1. At combustion temperatures, flame retardants form a non-combustible protective film that covers the material, isolating it from air and thus achieving flame retardancy. On the one hand, some flame retardants decompose at combustion temperatures into a non-volatile, non-oxidizing glassy film that covers the surface of materials, isolating them from air (or oxygen) and reflecting heat away or reducing thermal conductivity, thus achieving a flame-retardant effect. Examples include halogen-free PP flame retardants, halogenated phosphorus, boric acid, and hydrated borates. On the other hand, some flame retardants dehydrate and carbonize the material surface at combustion temperatures, forming a porous, heat-insulating coke layer, thereby preventing heat conduction and achieving a flame-retardant effect.

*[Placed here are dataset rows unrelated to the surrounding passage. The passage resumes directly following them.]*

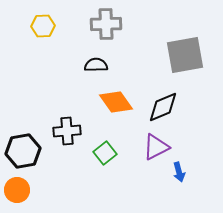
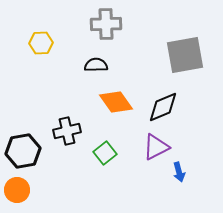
yellow hexagon: moved 2 px left, 17 px down
black cross: rotated 8 degrees counterclockwise
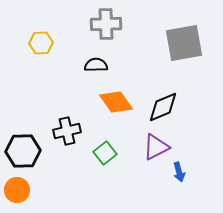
gray square: moved 1 px left, 12 px up
black hexagon: rotated 8 degrees clockwise
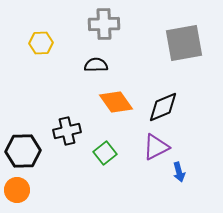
gray cross: moved 2 px left
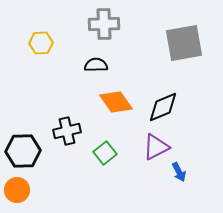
blue arrow: rotated 12 degrees counterclockwise
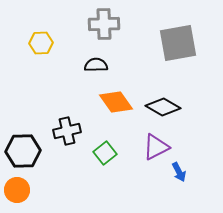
gray square: moved 6 px left
black diamond: rotated 52 degrees clockwise
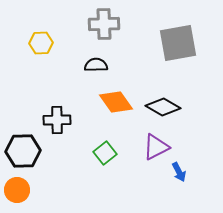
black cross: moved 10 px left, 11 px up; rotated 12 degrees clockwise
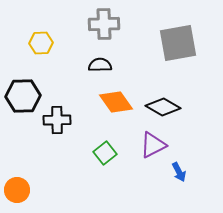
black semicircle: moved 4 px right
purple triangle: moved 3 px left, 2 px up
black hexagon: moved 55 px up
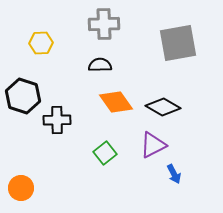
black hexagon: rotated 20 degrees clockwise
blue arrow: moved 5 px left, 2 px down
orange circle: moved 4 px right, 2 px up
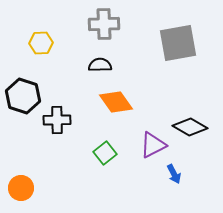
black diamond: moved 27 px right, 20 px down
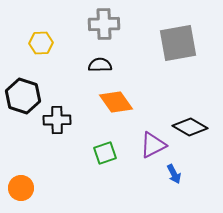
green square: rotated 20 degrees clockwise
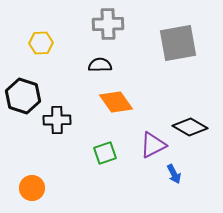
gray cross: moved 4 px right
orange circle: moved 11 px right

Examples include aluminum hypophosphite, red phosphorus-treated cellulose, and ammonium salt flame retardants.

2. The decomposition products of some flame retardants readily react with active free radicals, reducing the concentration of certain free radicals and disrupting the crucial chain reactions in combustion. For example, the non-flammable gas HX produced by the decomposition of halogenated flame retardants at combustion temperatures can react with the active free radical HO. during combustion, breaking the free radical chain reaction and achieving flame retardancy.

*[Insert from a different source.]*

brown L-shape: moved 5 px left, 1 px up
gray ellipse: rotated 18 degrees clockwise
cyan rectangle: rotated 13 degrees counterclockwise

3. Some flame retardants can immediately decompose at moderate temperatures to release non-flammable gases, diluting flammable gases and preventing combustion. For example, organic halogenated flame retardants release the non-flammable gas HX upon heating. Halogenated flame retardants such as bromine and chlorine decompose at high temperatures to generate HBr/HCl, which captures combustion-active free radicals (HO・, H・, O・), terminating the chain reaction; simultaneously, HX is a non-flammable heavy gas that covers and dilutes O₂ on the surface.

4. Some flame retardants decompose violently at high temperatures, absorbing a large amount of heat energy, lowering the ambient temperature, and thus preventing further combustion, such as aluminum hydroxide and magnesium hydroxide.

Flame retardants block the combustion cycle from multiple dimensions through five mechanisms: gas-phase chain scission, condensed-phase char formation, endothermic cooling, dilution and inertness, and synergistic enhancement. Halogen-free (phosphorus, nitrogen, silicon, metal hydroxides) is the mainstream direction, taking into account the needs of flame retardancy, environmental protection, and smoke suppression.